If we rob our children and families of that choice, the statistics show that we may be simultaneously robbing or severely handicapping their ability to succeed and fulfill their potential.
Since charter schools were signed into law a generation ago, they have been a game-changer for thousands of children who would otherwise be locked in failing schools with low expectations.
Over the last seven years, charter school students in New Jersey have outperformed their district counterparts on statewide assessments, particularly the percentage of students who scored proficient or advanced. Take the 2013-2014 NJASK exam, on which charter school students outperformed their district counterparts 58 percent to 45 percent in language arts and 69 percent to 56 percent in mathematics. A recent independent report from Stanford University also showed that New Jersey charter school students are making larger learning gains in both reading and math than their traditional public school peers.
No wonder thousands of families are still on waiting lists to get into a quality charter school.
As a mother of three, my children have all attended some combination of public, private and magnet schools in Monmouth County. I know firsthand that a one-size-fits-all system does not necessarily work best for every child. Instead of taking a step back and limiting parental choice, we should be embracing choice and the transformative impact it can have on our state.
Charter schools are laboratories of educational innovation, utilizing creative ways to meet the needs of students, including testing of new teaching and staffing models, implementing rigorous blended approaches and teaching concentrations in STEM and performing arts. We should focus on making the charter school system in New Jersey better and learning from its success to improve our entire education system for our kids.
We must also ease facilities and funding hurdles for charter schools by loosening unnecessary regulations and leveling the playing field for them to grow and serve more students. As New Jersey’s lieutenant governor, I chair the state’s Red Tape Review Commission, which has taken a weed-whacker to over 4,000 pages of unnecessary regulations, but more work needs to be done, especially around the regulations choking the growth and expansion of charter schools.
Embracing choice also means following through on opportunity scholarships, which allow low-income students to attend a private school of their choice. Despite the governor pushing for this program for the past seven years, our Legislature’s failure to act on this proposal shows a total lack of courage on the part of some of our elected leaders.

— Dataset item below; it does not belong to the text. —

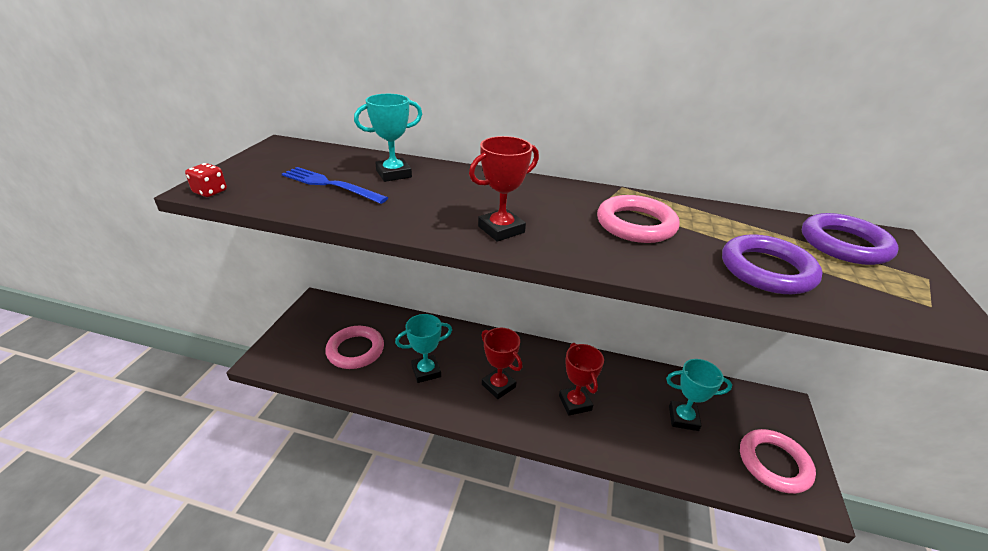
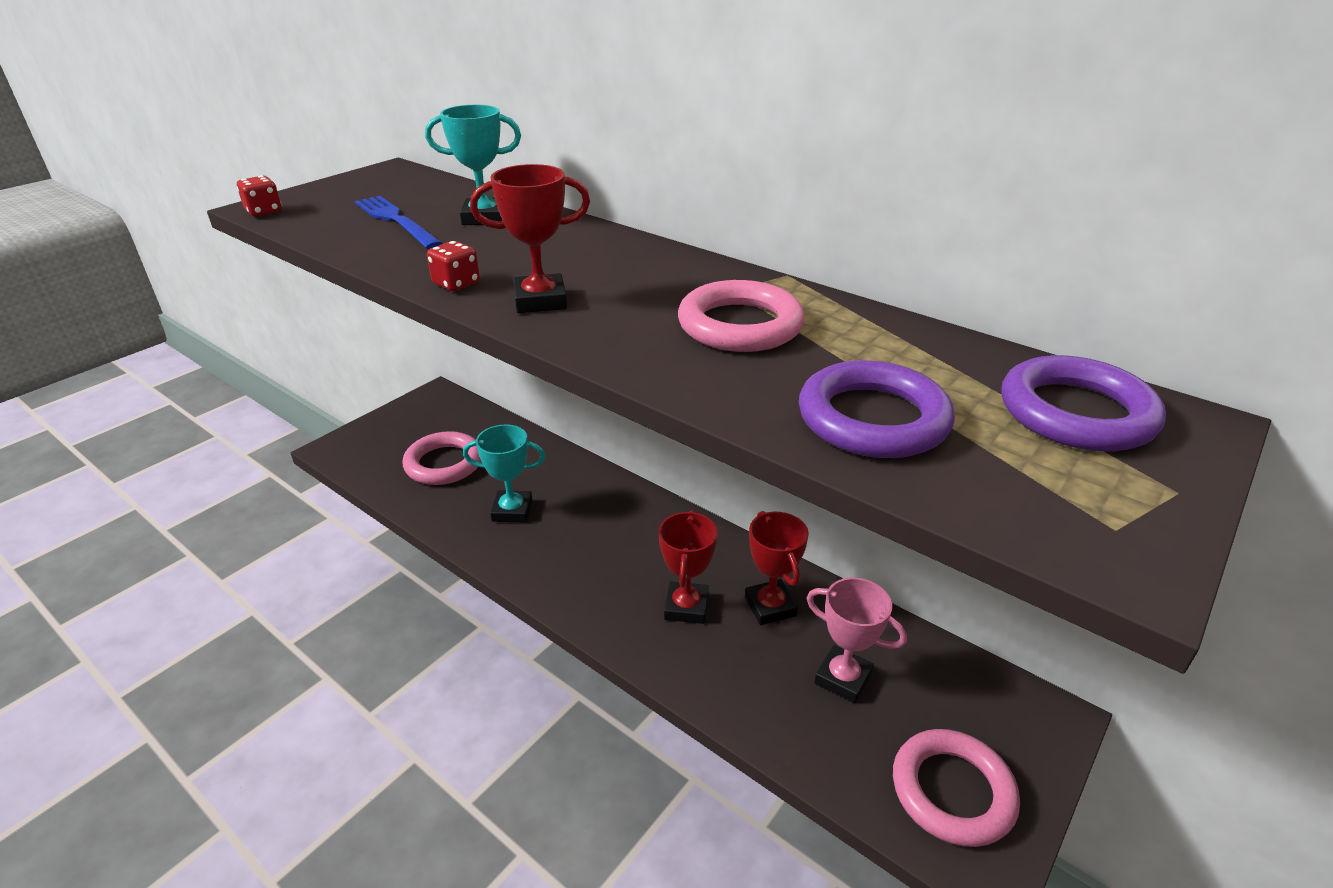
camera: 25 degrees right, 0 degrees up
(430, 227) = (456, 284): none -> red dice
(498, 386) = (594, 554): red trophy -> red trophy (770, 606)
(683, 418) = (843, 678): turquoise trophy -> pink trophy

I believe that choice has its roots in the fundamental ethical and moral commitment to do what is in the best interest of our children. That moral commitment is not conditional. It is unconditional. It cannot be watered down by political factors or fear of loss of control.
As James Madison once said, “Knowledge will forever govern ignorance and a people who mean to be their own governors must arm themselves with the power which knowledge gives.”
As a state, our focus should be on driving innovation in education, delivering successful outcomes for children and helping all schools get stronger and better. After all, it is school choice that arms parents and students not only with the knowledge, power and opportunity to choose the educational setting to best fit their needs, but as Madison noted, to be their own governors.